--- Provided text ---

4 Logistic Regression
References: Bishop Ch. 4.2, 4.3.0-4.3.2
4.1 Introduction
Now we talk about the generative approach in which we model the class-conditional densities p(x | C_k), as well as the class priors p(C_k), and then use these to compute posterior probabilities p(C_k | x) through Bayes’ theorem.
Consider first of all the case of two classes. The posterior probability for class C_1 can be written as
\begin{aligned} p(C_1 | x ) &= \dfrac{p(x|C_1)p(C_1)}{p(x|C_1)p(C_1) + p(x | C_2)p(C_2)} \\ &= \dfrac{\frac{p(x | C_1) p(C_1)}{p(x | C_1)p(C_1)}}{\frac{p(x|C_1)p(C_1) + p(x|C_2) p(C_2)}{p(X|C_1) p(C_1)}} \\&= \dfrac{1}{1 + \frac{p(x|C_2)p(C_2)}{p(x | C_1)p(C_1)}}\\ &= \dfrac{1}{1 + exp(-a)} = \sigma(a) \end{aligned}
To demonstrate that this is valid, we consider
a = \ln \dfrac{p(x|C_1) p(C_1) }{p(x|C_2) p(C_2)}
\begin{aligned} -1 \cdot a &= -1 \cdot \ln \dfrac{p(x|C_1) p(C_1) }{p(x|C_2) p(C_2)} \\ -a &= \ln \dfrac{p(x|C_2) p(C_2)}{p(x|C_1) p(C_1)} \\ \exp(-a) &= \exp\left(\ln \dfrac{p(x|C_2) p(C_2)}{p(x|C_1) p(C_1)}\right) \\ \exp(-a) &= \dfrac{p(x|C_2) p(C_2)}{p(x|C_1) p(C_1)} \end{aligned}
For the case of K > 2 classes, we have
\begin{aligned} p(C_k | x) &= \dfrac{p(x | C_k) p(C_k)}{\sum_j p(x | C_j) p (C_j)} \\ &= \dfrac{\exp(a_k)}{\sum_j \exp(a_j)} \end{aligned}
a_k = \ln p(x | C_k) p (C_k)

--- Data provided ---

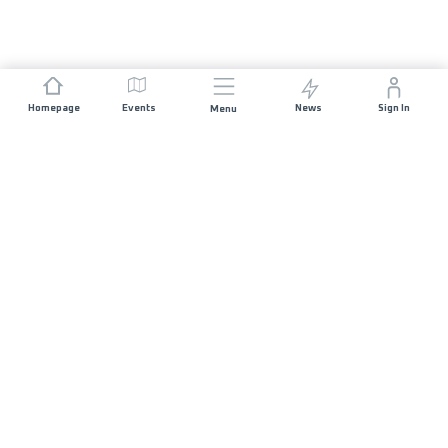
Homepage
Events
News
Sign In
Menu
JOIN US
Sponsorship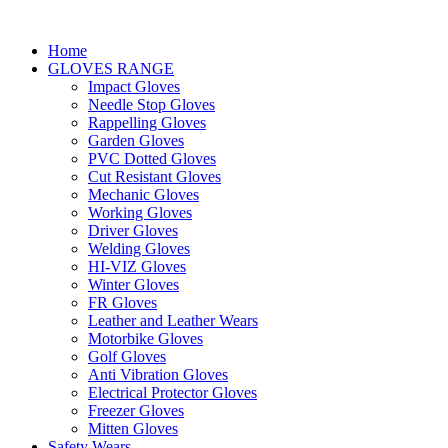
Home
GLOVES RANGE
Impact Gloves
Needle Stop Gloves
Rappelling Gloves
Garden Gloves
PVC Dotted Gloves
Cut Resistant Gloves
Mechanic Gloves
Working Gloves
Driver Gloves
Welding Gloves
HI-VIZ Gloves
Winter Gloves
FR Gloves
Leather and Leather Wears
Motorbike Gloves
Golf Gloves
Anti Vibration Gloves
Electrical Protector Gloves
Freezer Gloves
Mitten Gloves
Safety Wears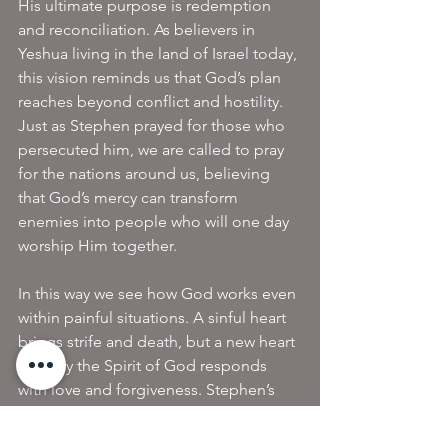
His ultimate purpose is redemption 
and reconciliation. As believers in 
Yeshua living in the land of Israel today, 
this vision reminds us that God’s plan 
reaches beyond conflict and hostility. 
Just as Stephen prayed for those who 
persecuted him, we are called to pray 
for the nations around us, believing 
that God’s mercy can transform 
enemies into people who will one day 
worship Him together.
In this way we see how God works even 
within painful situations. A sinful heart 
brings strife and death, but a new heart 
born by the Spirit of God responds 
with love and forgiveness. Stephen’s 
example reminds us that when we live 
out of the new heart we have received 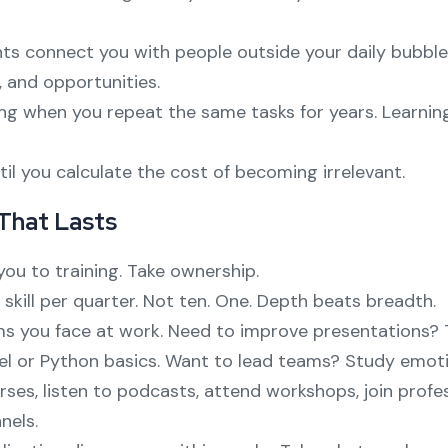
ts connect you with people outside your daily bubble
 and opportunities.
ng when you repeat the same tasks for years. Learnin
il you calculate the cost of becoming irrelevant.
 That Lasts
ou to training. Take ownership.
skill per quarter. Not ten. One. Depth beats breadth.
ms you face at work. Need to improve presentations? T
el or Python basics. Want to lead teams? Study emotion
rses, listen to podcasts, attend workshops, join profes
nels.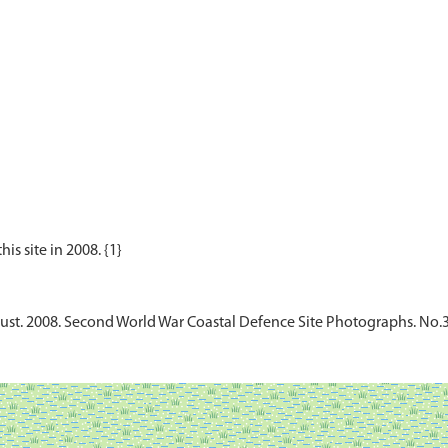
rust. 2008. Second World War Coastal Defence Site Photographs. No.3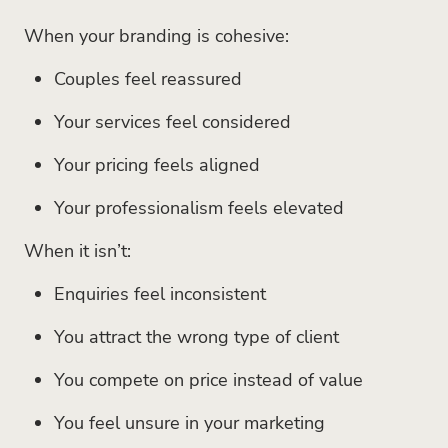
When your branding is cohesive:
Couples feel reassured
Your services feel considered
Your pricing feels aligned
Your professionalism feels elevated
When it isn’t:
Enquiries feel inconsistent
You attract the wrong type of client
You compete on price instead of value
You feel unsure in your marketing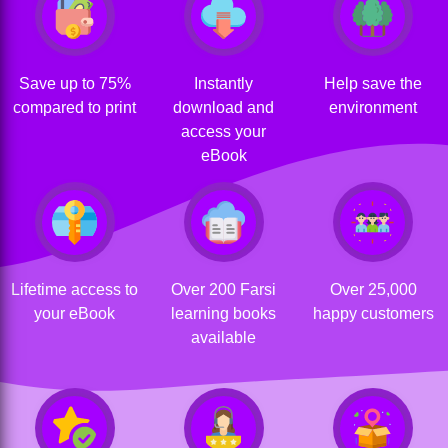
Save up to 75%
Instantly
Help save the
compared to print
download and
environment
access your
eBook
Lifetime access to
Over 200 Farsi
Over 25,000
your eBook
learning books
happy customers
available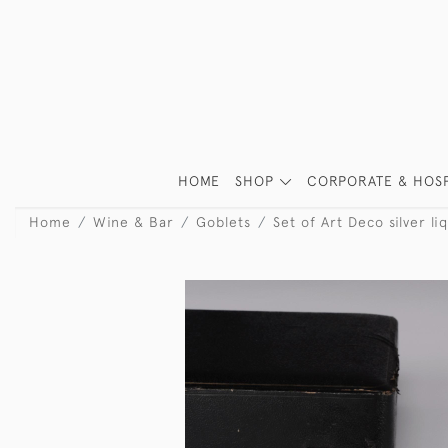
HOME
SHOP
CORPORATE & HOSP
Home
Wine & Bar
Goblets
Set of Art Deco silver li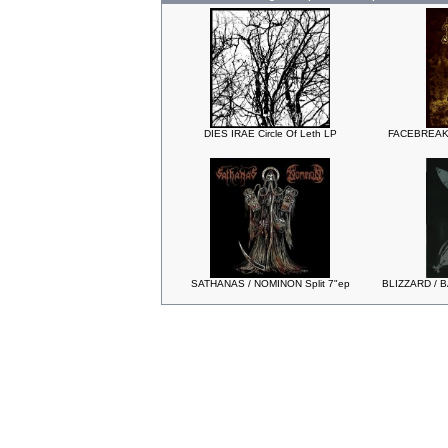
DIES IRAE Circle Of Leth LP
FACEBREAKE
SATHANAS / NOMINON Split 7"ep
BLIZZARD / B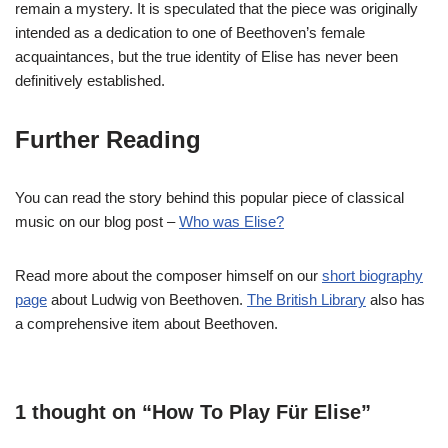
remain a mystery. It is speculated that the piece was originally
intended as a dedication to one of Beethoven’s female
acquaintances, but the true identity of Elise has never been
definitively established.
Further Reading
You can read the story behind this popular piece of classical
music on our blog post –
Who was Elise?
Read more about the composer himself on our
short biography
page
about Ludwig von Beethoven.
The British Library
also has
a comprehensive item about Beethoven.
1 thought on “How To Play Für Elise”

---

**To-do item**
Rewrite the logistic regression notes starting with "4 Logistic Regression" and going on through "through Bayes’ theorem.", putting "prior class probabilities" in place of "class priors".

**Response for this exercise**
4 Logistic Regression
References: Bishop Ch. 4.2, 4.3.0-4.3.2
4.1 Introduction
Now we talk about the generative approach in which we model the class-conditional densities p(x | C_k), as well as the prior class probabilities p(C_k), and then use these to compute posterior probabilities p(C_k | x) through Bayes’ theorem.